The deliberate targeting of Iran’s Supreme Leader and dozens of senior officials in simultaneous strikes raises questions that will occupy war crimes lawyers for years. Ayatollah Khamenei held dual status as both the civilian head of government and the commander-in-chief of Iran’s military. His targeting may be defensible under IHL’s principle of distinction if he was directly participating in the direction of hostilities at the time of the strike.15 But the reported simultaneous targeting of forty officials—and the confirmed destruction of a girls’ elementary school in Minab with heavy civilian casualties—demands independent investigation. The principle of proportionality prohibits attacks where the anticipated civilian harm is excessive relative to the anticipated military advantage. Strikes that killed civilians in the first hours of a daylight urban campaign must be subjected to rigorous scrutiny.
There is a harder question that the conventional IHL framework was not designed to ask: how were these targets selected? Modern operations at the scale and complexity of Epic Fury do not involve generals poring over maps. They involve AI-assisted targeting systems, signals intelligence processed by algorithms, pattern-of-life analyses generated by machine learning, and kill lists compiled by systems that no single human reviews in real time. If an algorithm misclassified a school as a military objective—or if a targeting system failed to apply an adequate proportionality analysis—the IHL accountability framework has no mechanism to address it.
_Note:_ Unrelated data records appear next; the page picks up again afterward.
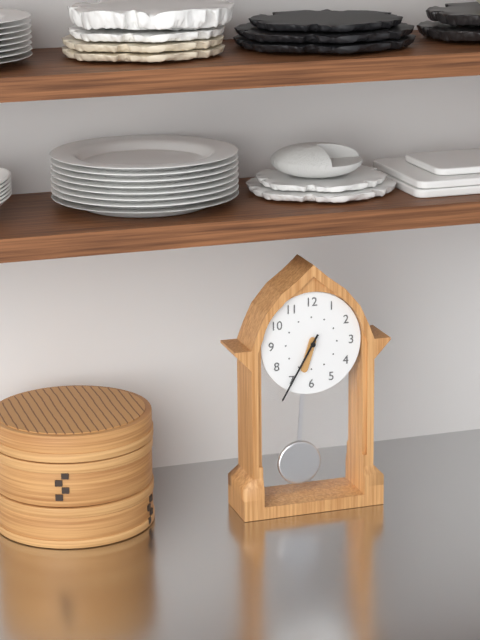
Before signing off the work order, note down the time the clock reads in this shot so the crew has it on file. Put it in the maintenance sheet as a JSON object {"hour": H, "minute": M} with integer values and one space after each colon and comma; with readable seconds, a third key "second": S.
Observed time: {"hour": 6, "minute": 35}
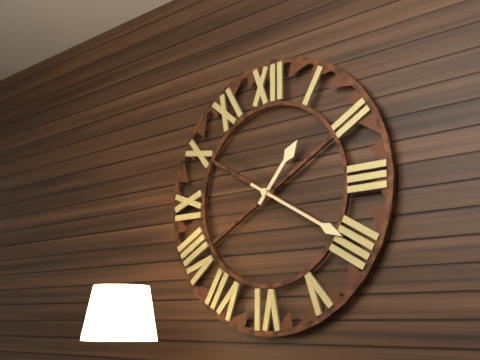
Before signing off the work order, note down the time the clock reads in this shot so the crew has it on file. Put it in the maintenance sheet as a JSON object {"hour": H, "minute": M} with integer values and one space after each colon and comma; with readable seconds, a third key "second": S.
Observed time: {"hour": 1, "minute": 20}
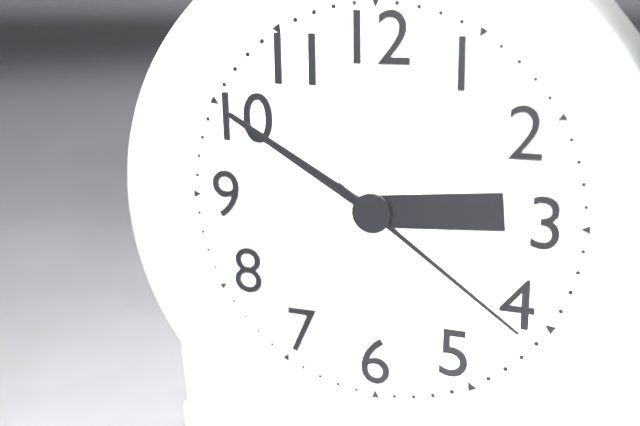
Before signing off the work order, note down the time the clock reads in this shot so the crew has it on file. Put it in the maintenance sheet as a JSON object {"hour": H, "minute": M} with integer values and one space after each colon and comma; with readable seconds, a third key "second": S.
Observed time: {"hour": 2, "minute": 50, "second": 21}
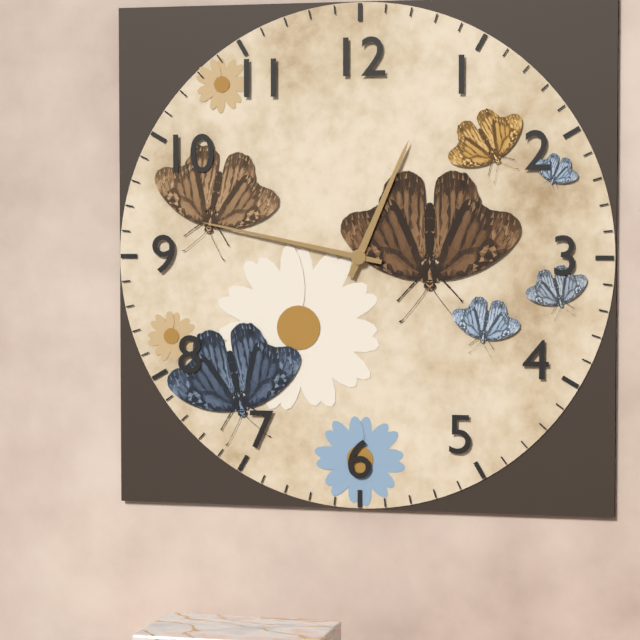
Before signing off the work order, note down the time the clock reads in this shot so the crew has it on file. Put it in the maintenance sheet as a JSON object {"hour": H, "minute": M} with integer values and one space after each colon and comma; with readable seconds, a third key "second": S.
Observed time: {"hour": 12, "minute": 47}
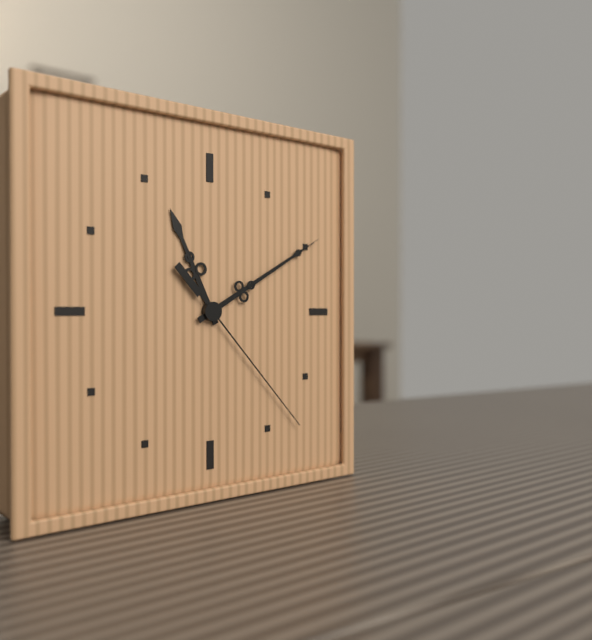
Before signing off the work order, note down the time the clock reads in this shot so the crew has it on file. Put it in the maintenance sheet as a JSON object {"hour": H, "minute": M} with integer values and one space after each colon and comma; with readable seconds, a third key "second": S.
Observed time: {"hour": 11, "minute": 10, "second": 23}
There is no treaty governing AI-assisted targeting. The International Committee of the Red Cross’s calls for new rules on autonomous weapons systems have produced years of expert meetings and no binding instrument.16
The killing of state officials during active diplomatic negotiations adds a dimension IHL was never designed to address. The Omani foreign minister was in Washington on the eve of the strikes arguing against military action. Iran had reportedly agreed, at the most recent round of talks, never to stockpile enriched uranium above specified limits.17 The strikes came not despite the diplomacy but, at least operationally, through it—the negotiating process provided intelligence-gathering opportunities and political cover for operational preparation. This is not merely an ethical failure; it has structural consequences for the future of mediation in international disputes.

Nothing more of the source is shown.